Clausen threw an interception. Palmer didn’t. Both quarterbacks were hurt by drops.
In the two exhibition games, both have done their best work with and against third-stringers, although Palmer threw a TD pass with the second string in the opener.
Palmer, then, looks like he’s ahead in the battle to back up Jay Cutler. Clausen, though, has the stronger arm.
Will the decision come down to which quarterback Marc Trestman believes will make the fewest mistakes or the one who can produce the most points?
Being safe with the football doesn’t necessarily mean you can put it in the end zone and win games. The safe quarterback is more reliable because he usually doesn’t take chances.
The quarterback who produces points or is a threat to produce points from anywhere on the field likely has a bigger arm and is willing to risk the deep ball to make explosive plays.
Clausen is more likely to produce explosive plays. He has the bigger arm and can score from anywhere on the field. He also has been able to do it without looking reckless.
I will say, however, it looked like his teammates hated him, what with the penalties on one particular drive. First-and-35, Jimmy. You don’t have to win the game, just tie it.
Palmer is more likely to take the checkdown, not unlike softer-armed Josh McCown last season.
In the third quarter, Clausen dropped a sweet pass in the bucket to Josh Morgan, who leaped and then absorbed a big hit for an 18-yard gain. That’s your likely No. 2 quarterback and No. 3 receiver making a play.
No, wait, in the fourth quarter, Palmer tossed a sweet rainbow to tight end Matthew Mulligan on a seam route that gained 23 yards to the Jags 2 and set up a Ka’Deem Carey score. That might be your No. 2 quarterback and your No. 2 tight end making a play.
Clausen also showed his stronger arm with a back-shoulder bullet on a out pattern that Josh Bellamy bobbled as he fell out of bounds.
Carey dropped a pass that showed Palmer’s ability to run through his progressions and make a play the way Clausen did last week.
Clausen had to fight cruddy headsets, managing to call the right play, even if it wasn’t an explosive one, and I still think Clausen wins the backup battle, but Palmer won Thursday night.
Wait, that was Jared Allen’s debut?
He was such a non-factor as a pass rusher that you’d think Julius Peppers was still here.
Worse, the Bears pass rush was better without him the week before.
Heck, the Bears everything was better the week before. The Bears everything against the Jaguars picked last year’s scab.
The Bears starting defense looked undisciplined and inept, getting suckered on the Jaguars misdirection and allowing gash plays because they appeared ill-equipped to deal with a hurry-up offense.
At least they didn’t have to waste a timeout in the first minute of the game the way they did last week against the Eagles.
But that was the Eagles. Chip Kelly’s Eagles, a good team that stresses the no-huddle offense.
These were the Jaguars, who are so bad that they’re the exhibition game you play before you play exhibition games.

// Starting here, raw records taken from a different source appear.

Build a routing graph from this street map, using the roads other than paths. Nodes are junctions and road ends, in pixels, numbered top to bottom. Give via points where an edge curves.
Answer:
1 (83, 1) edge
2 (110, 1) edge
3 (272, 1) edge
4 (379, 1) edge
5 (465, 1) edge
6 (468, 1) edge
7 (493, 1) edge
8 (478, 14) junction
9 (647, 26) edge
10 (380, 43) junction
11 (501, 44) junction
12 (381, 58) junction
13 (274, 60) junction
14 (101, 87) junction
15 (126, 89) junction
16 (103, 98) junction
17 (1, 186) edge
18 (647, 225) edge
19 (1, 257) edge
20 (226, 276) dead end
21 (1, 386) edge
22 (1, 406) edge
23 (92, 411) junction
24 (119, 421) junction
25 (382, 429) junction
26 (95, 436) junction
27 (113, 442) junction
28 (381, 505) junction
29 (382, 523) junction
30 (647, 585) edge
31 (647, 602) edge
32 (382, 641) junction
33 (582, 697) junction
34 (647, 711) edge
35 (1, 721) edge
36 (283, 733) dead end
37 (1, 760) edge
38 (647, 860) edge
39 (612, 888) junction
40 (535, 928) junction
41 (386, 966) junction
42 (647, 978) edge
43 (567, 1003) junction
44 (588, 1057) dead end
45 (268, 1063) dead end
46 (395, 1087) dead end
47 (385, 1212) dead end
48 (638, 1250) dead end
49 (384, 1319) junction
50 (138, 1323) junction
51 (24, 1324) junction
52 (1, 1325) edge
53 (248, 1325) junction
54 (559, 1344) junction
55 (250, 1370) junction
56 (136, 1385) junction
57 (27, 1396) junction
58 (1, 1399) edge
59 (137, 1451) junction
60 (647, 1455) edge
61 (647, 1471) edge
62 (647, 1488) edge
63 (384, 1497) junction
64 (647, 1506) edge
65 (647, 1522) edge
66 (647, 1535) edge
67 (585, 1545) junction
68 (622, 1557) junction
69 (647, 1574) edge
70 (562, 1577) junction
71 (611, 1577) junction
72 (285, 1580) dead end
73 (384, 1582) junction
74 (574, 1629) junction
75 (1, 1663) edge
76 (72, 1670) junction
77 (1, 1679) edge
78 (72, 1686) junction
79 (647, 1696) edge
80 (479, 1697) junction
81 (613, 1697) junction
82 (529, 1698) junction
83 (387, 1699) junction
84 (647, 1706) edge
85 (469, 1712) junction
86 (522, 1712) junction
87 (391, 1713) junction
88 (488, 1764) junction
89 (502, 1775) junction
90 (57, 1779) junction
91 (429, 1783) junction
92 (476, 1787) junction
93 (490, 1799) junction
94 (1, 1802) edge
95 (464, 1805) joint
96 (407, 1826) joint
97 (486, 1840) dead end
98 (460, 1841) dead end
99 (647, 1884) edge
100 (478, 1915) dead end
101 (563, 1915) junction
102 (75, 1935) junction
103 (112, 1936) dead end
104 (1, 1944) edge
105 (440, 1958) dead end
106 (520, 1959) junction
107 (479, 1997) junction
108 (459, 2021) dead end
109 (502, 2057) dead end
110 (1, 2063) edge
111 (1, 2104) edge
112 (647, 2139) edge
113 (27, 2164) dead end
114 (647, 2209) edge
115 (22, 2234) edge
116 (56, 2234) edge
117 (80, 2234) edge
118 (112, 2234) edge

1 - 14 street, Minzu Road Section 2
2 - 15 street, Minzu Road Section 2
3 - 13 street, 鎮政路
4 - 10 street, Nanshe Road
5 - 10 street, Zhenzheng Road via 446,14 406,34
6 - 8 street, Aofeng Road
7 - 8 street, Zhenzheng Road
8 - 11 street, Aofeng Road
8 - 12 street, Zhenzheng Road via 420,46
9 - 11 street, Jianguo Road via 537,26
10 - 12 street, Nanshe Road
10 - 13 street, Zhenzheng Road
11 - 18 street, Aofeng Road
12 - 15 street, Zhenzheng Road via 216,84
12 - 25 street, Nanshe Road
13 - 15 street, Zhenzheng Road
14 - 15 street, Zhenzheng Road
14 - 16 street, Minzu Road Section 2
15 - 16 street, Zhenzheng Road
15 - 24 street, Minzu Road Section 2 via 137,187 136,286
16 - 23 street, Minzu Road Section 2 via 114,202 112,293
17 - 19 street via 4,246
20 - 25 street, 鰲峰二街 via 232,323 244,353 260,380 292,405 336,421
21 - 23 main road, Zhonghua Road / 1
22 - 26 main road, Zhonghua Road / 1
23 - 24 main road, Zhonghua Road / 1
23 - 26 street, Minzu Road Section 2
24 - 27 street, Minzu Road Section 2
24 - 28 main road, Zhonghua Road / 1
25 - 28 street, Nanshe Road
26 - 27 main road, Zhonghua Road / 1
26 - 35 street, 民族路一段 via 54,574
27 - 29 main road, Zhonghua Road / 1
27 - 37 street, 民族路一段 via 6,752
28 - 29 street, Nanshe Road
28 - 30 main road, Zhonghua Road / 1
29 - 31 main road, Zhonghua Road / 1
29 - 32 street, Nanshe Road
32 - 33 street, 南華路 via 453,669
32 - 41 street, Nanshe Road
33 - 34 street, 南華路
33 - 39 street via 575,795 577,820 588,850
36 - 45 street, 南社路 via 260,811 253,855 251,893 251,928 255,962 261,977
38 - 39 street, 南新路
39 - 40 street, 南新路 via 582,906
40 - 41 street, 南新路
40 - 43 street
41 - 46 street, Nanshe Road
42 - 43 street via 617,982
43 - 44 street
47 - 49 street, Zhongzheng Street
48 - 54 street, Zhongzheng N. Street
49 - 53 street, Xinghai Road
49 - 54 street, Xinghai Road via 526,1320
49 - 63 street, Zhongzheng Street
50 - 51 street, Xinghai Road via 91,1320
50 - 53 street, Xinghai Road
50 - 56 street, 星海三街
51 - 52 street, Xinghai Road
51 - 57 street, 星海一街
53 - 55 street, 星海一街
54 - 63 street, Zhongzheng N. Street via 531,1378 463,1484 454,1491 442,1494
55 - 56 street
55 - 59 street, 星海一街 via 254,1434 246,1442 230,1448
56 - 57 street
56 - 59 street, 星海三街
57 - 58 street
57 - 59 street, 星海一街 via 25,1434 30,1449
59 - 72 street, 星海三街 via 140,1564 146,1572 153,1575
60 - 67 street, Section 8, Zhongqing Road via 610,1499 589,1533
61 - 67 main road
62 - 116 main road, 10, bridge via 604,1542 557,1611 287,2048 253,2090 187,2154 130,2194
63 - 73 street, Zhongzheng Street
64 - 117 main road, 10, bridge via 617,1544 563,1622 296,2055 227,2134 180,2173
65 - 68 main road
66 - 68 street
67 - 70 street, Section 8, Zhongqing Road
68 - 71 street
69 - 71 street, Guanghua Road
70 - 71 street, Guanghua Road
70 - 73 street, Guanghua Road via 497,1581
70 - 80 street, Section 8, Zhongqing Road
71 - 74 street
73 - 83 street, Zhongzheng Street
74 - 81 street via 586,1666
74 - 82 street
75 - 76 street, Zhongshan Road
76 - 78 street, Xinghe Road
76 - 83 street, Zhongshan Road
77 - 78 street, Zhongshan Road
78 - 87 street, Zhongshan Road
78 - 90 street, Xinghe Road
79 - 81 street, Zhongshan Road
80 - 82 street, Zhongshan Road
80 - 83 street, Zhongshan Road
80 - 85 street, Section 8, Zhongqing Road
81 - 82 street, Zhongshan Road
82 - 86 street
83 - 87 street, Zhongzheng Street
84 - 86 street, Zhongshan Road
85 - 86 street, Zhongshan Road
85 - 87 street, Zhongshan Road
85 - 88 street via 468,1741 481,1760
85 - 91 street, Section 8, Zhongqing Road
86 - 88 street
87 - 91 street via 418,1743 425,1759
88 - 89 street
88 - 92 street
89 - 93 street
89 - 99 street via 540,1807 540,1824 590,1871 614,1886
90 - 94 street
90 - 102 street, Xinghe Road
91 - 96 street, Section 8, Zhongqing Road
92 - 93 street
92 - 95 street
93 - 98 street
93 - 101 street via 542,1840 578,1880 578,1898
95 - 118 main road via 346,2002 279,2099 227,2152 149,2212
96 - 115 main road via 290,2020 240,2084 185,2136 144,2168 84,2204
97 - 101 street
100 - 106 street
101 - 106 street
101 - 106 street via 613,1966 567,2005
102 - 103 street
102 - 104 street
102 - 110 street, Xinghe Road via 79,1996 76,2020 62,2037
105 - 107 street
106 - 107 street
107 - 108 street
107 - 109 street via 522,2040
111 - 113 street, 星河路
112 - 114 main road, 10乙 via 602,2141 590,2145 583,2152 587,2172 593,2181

The troubling thing about the Bears defense against the Jaguars was that it reminded you of the nightmare that was last season --- the nightmare that wasn’t supposed to happen again.
No pass rush, no run-stopping, no nothing that gave anybody confidence in Mel Tucker or the new bodies on the defense.
On a third-and-12, the Jags went for 20. That was the house special at Mel’s Diner last season. Stop serving up that garbage.
Geez, if Chad Henne is going to do that to the Bears starting defense, then what will real quarterbacks with real teams do?
If injuries along the offensive line aren’t a big deal, then why have the Bears starters stunk with Matt Forte running the ball for a second consecutive game? I’ll hang up and listen for my answer.
But at least the pass protection was outstanding, with a special nod to suddenly famous Michael Ola. And don’t underestimate Jay Cutler’s accuracy, which hasn’t been his best asset.
Eric Weems ran into his own player on the first kickoff return. Then he fumbled the second one. Then he fell down short of the 20 on the third one. Raise your hand if you think Weems as a kick returner is an exercise in futility.
The Bears kickoff coverage remains painful to watch, too, and I’m thinking, Joe DeCamillis needs a rule outlawing kickoffs altogether.
I saw Shea McClellin flash on a couple run plays. And I saw him get destroyed on a 17-yard run up the middle and trail and flail in coverage. He’s guaranteed a roster spot? Seriously?
Look at you, John Bostic, blowing up a third-and-1 run for a four-yard loss.
Trevor Scott makes plays.
Kelvin Hayden better hope nobody on the coaching staff saw the game.
Ditto, Ryan Mundy.
I suppose the Seahawks will show us next Friday who us who the Bears starting safeties are because nobody knows yet, and that goes for Bears coaches.
The trainers apparently saved the Bears a tough choice: Playing Chris Conte in front of home fans or giving him his first action after surgery against the defending Super Bowl champions.
Pat O’Donnell bombed a punt 51 yards with hang time better than five seconds after Tress Way blew a chance to pin the Jags deep. Tress Way, your plane is boarding.